Saturday, September 20, 2014

Pick-Up and Beyond

Interesting as they were, David De Angelo's "Interviews with Dating Gurus" was just the tipping point of a fabulous journey into manhood. Pick up was back then a marvelous item which dated its roots back to the 70's and was kept well underground for most of its existence until the advent of the Internet Era in the 90's. Of course, I speak of the slang "Pick up Artist", also known by its acronym P.U.A., as being popularized back in the 70's, because its subculture can be traced as far back as WW2 in anti-prostitution banners. There were books written on the subject in the 70's, most notably "How to Pick up Girls". You learn lingo such as "the inner game" (roughly the projection of thoughts concerned with yourself, your self-image, you self-worth, etc.), "the outer game" (the projection of such thoughts unto outside aspects of yourself, the way you handle yourself, how you actually present yourself, hence the affix "outer"), A.A. (Approach Anxiety which can be experienced even by well-seasoned and skillful P.U.A. artists), and so on. 
Neil Strauss  wrote "Penetrating the Secret Society of Pick-Up Artists" and nothing was the same ever since. It caught my eye more than any other book I had read before or thereafter because he was, first, unsuccessful with women; secondly, because he was a well-established writer before he ventured into a circle of P.U.A.'s and his experiences there served as the coming-of-age amphitheater to his book. There's even a P.U.A.'s glossary in the back of the book with the meaning to most of the lingo pertaining Pick-Up artistry. Then there were books to the divine likes of The Way of the Superior Man by David Deida which just took things out of this stratosphere and into a whole new realm. When you see less-in-depth P.U.A. characters denounce and defy his advise, you know some people will never be satisfied: there will always be critics or, as the P.U.A. community may describe them, "cock-blockers", also known as "haters", well, you get the meaning. First off, you can't expect to grasp Deida's apprenticeship by stumbling upon it as you would a precious stone (which, it sure is), just as you wouldn't stumble upon being good at poker by just sitting at a table in Las Vegas and being dealt a hand. It takes approximately two years for a human being to learn how to walk and if you know anything about body language (which you should, if there's the slightest chance you'd hook up with anyone in the near future), many haven't still quite mastered it. So why rush to get to the finish line, when you know that once you get there, the zen master is just gonna take one look at you and tell you to make the line all over again? 
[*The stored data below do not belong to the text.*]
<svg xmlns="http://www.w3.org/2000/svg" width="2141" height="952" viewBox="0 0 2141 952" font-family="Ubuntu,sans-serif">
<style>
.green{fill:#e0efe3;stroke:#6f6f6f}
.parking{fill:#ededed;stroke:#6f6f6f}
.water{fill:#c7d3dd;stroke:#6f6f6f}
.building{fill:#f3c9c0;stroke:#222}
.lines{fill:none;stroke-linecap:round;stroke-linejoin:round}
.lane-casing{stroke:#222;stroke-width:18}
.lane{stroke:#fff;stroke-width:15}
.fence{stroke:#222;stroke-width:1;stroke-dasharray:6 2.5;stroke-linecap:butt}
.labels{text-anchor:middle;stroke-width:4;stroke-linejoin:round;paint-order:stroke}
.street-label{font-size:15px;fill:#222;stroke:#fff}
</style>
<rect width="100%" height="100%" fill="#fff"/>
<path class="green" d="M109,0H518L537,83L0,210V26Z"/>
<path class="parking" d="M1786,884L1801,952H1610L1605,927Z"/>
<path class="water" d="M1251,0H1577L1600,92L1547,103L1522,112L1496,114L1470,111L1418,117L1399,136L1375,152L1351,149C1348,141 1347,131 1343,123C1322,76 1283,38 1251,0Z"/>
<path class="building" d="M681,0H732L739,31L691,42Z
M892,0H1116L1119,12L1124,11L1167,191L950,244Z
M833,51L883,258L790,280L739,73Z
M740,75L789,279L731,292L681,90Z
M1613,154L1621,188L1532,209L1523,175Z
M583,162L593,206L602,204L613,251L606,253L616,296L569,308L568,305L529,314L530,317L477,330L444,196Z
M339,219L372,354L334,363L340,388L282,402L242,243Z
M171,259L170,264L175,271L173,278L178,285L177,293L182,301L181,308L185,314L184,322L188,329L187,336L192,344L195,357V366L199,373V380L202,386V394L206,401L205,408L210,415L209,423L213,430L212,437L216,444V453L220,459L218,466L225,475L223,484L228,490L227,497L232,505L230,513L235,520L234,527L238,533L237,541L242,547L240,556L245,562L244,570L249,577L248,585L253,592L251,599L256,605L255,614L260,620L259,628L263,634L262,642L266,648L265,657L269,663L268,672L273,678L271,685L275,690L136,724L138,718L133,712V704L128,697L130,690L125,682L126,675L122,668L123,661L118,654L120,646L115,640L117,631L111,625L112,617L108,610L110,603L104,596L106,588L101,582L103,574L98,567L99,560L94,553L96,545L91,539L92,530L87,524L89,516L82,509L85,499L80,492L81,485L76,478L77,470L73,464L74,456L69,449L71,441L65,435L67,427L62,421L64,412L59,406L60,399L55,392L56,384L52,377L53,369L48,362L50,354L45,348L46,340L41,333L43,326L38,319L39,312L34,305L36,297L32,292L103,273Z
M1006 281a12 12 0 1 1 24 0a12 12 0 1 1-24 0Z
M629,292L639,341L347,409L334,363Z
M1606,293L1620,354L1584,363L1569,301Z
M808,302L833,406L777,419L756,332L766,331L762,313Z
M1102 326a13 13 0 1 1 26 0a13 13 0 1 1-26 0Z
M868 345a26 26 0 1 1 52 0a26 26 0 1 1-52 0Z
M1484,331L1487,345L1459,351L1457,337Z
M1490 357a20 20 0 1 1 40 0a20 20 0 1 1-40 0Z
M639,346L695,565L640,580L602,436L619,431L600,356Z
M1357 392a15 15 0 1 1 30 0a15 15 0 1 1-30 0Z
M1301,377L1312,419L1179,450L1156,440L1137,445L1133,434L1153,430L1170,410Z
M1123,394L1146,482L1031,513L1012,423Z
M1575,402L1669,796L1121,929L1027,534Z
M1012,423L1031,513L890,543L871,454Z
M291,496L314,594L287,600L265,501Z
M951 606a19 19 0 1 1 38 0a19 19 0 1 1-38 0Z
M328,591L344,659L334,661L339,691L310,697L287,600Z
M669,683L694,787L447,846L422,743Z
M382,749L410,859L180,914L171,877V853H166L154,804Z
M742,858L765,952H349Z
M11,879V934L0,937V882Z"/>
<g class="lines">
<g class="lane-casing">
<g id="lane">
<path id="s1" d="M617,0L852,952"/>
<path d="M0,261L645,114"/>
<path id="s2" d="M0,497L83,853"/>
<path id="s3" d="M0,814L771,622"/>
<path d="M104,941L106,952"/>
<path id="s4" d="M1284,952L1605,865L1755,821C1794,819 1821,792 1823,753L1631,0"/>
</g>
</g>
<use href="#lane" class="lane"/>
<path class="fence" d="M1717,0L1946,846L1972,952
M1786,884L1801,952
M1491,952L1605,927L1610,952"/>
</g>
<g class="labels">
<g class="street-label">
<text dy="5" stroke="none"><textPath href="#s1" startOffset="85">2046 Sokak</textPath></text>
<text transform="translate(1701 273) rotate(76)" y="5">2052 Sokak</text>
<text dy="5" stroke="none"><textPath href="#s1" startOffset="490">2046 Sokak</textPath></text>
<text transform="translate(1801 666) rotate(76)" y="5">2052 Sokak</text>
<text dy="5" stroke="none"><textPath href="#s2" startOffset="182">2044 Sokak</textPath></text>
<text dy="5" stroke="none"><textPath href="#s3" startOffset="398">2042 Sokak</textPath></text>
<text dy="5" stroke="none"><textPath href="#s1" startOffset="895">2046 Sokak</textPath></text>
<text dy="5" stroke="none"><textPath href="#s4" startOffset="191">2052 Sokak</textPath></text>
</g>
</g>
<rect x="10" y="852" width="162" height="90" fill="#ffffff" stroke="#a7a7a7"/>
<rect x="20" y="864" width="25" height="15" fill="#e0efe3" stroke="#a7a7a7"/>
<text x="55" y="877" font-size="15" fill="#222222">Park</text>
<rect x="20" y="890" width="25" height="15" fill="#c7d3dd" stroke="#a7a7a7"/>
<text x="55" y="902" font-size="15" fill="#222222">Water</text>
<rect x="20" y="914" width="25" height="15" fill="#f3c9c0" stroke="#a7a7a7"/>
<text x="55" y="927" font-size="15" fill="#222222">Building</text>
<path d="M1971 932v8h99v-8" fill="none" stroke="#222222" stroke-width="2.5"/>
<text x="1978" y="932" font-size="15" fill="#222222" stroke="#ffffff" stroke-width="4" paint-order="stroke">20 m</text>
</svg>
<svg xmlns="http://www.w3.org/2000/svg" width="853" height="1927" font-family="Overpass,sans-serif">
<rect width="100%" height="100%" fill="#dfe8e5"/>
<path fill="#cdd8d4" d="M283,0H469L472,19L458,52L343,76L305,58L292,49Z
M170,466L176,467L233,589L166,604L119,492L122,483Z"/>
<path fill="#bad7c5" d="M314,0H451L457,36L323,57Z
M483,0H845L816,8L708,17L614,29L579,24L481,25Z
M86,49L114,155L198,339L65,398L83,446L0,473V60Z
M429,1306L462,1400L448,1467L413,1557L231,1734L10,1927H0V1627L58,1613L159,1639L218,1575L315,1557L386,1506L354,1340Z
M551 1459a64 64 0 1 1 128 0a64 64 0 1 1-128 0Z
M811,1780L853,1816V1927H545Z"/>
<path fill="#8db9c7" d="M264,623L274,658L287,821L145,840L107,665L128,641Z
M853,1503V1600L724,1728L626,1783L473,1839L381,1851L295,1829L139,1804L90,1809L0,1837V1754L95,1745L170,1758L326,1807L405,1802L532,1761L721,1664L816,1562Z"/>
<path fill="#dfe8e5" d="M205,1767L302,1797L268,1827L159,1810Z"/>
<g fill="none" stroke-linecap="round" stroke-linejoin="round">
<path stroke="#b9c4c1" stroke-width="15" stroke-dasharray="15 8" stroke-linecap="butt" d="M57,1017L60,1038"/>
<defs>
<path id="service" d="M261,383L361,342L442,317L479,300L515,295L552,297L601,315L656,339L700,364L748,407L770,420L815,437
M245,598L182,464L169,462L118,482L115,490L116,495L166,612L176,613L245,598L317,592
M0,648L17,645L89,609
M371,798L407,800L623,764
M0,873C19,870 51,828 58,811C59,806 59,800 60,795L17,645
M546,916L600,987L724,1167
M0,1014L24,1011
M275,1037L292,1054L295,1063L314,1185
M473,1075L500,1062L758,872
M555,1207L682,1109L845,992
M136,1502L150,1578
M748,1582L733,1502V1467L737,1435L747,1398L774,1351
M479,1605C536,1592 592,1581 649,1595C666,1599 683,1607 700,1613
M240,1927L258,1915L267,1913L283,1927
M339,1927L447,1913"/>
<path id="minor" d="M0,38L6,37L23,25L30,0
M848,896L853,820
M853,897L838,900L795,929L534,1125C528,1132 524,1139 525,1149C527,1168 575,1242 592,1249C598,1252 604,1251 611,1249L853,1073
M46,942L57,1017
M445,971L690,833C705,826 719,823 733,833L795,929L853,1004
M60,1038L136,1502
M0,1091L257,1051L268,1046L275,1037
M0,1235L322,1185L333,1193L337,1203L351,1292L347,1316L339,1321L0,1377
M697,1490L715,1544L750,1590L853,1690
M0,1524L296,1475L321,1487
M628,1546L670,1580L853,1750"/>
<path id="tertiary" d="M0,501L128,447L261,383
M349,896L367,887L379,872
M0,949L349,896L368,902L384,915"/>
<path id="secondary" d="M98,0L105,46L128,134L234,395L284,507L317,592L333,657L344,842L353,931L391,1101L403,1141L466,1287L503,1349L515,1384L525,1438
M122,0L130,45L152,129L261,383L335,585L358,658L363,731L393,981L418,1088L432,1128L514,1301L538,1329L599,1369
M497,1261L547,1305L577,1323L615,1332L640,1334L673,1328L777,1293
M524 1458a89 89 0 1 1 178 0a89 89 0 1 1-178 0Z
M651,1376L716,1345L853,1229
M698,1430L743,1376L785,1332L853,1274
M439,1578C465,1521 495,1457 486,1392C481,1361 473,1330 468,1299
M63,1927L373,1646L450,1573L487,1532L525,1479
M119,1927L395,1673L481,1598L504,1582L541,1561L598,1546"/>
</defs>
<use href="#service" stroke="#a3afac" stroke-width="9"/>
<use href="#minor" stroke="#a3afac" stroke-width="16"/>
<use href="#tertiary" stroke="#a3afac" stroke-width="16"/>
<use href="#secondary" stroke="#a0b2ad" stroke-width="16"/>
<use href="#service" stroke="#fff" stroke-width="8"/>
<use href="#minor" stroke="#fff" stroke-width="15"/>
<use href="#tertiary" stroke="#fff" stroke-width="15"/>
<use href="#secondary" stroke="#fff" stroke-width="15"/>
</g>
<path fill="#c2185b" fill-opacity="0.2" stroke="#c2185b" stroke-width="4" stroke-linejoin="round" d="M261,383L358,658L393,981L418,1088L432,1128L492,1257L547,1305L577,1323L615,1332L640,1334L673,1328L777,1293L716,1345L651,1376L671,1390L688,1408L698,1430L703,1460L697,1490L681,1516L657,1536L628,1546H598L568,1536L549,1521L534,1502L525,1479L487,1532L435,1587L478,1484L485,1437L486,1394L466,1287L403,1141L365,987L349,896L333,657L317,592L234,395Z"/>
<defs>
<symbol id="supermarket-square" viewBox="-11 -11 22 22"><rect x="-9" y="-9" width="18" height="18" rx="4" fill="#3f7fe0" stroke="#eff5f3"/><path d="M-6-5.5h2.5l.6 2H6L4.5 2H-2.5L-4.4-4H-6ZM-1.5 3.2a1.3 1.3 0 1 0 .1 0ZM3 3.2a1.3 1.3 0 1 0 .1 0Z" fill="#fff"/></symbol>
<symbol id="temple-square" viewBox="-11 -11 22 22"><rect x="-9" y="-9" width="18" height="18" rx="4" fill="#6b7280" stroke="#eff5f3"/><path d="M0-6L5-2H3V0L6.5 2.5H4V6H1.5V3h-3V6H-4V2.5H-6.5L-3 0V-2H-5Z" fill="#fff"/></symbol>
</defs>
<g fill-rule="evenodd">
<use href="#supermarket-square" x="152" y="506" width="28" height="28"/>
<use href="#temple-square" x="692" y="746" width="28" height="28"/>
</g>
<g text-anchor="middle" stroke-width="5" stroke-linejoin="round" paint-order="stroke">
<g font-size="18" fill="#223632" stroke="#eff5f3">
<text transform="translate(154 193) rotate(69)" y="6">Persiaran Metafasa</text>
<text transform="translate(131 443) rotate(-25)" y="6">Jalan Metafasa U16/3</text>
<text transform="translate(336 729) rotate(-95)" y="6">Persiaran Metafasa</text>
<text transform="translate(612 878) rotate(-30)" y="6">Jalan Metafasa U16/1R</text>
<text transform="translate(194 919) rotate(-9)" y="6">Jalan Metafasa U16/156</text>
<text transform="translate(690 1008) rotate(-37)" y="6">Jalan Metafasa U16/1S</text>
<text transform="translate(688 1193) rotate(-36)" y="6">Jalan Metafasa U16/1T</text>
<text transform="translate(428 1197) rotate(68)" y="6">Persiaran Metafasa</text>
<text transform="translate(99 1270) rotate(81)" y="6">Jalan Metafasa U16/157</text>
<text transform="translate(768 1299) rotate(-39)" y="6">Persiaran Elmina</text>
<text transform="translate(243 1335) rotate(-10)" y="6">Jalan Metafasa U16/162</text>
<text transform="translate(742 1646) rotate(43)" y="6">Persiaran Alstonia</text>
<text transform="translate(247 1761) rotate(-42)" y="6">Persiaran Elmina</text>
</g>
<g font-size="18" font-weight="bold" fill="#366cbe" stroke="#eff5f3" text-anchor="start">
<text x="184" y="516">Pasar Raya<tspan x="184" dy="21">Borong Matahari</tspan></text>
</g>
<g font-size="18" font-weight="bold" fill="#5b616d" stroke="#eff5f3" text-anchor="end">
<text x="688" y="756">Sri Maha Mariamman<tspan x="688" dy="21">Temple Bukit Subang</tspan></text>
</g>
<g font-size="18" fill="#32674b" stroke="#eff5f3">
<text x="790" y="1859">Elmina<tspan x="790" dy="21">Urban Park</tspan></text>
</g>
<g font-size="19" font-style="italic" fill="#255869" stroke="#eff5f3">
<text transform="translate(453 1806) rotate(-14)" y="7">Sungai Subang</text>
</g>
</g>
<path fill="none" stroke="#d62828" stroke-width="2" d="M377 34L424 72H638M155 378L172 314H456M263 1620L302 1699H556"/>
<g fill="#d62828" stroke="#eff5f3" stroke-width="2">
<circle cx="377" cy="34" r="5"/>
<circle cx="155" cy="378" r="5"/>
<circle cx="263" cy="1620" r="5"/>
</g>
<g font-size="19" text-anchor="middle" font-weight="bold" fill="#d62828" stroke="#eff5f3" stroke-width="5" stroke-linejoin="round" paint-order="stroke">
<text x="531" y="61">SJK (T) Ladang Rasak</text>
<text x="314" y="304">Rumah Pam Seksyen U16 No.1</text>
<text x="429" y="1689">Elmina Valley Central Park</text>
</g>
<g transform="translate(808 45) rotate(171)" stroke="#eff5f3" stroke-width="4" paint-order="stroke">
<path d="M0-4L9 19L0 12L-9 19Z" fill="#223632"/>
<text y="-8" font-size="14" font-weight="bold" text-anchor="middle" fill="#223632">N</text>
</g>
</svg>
It can get tricky to discern among the many false prophets there are lurking in the midst. But I'll clear some things, since it's not my intention to get things more unnecessarily complicated than they already are. First, if we still want to learn the easy way out of a situation, let's just say that there's no easy fix. However, you can get better at anything if you just put your mind to it. If you find yourself baffled by the mere understanding of a word like "Game", I'll simply say this much: in life, every concept and its precepts, all the ideas governing our thoughts, are in many ways a "game." What this means is, you choose your thoughts -whether you do so consciously or subconsciously borrow them from your parents, teachers, friends, culture, books read, movies seen, etc. - just as you choose your clothes. How fancy you want to look, is really up to you. It's a game, and you'd know it by no other name, because if... say you were transported back just a hundred years ago, there was probably little need for such trickery, life was much more simple or at least was more simplified for our grandparents than they are for us today, but not any less hard. The fact is, women did not have as much power as they do today in any historical period of the species, they can have you or not, they have the right to vote, they enter the workforce in droves, they're even more educated and sometimes maybe even smarter than we are. (Read: "The Unquestioned Superiority of Men",  one of my earliest dissertations on this blog, for which I still stand for word by word!) It's not an easy era we were chosen to be born on, for eons women were subjugated, treated like second-class citizens, suffered chauvinism at the expense of their men, and now we, modern beasts, have to "pick up" the tab. It's time to move on from this realm and into a more frank and less deceptive dialogue about how we move on from this point forward. 
Pick-up was a good start. Let's not stay there. Today seems just about right.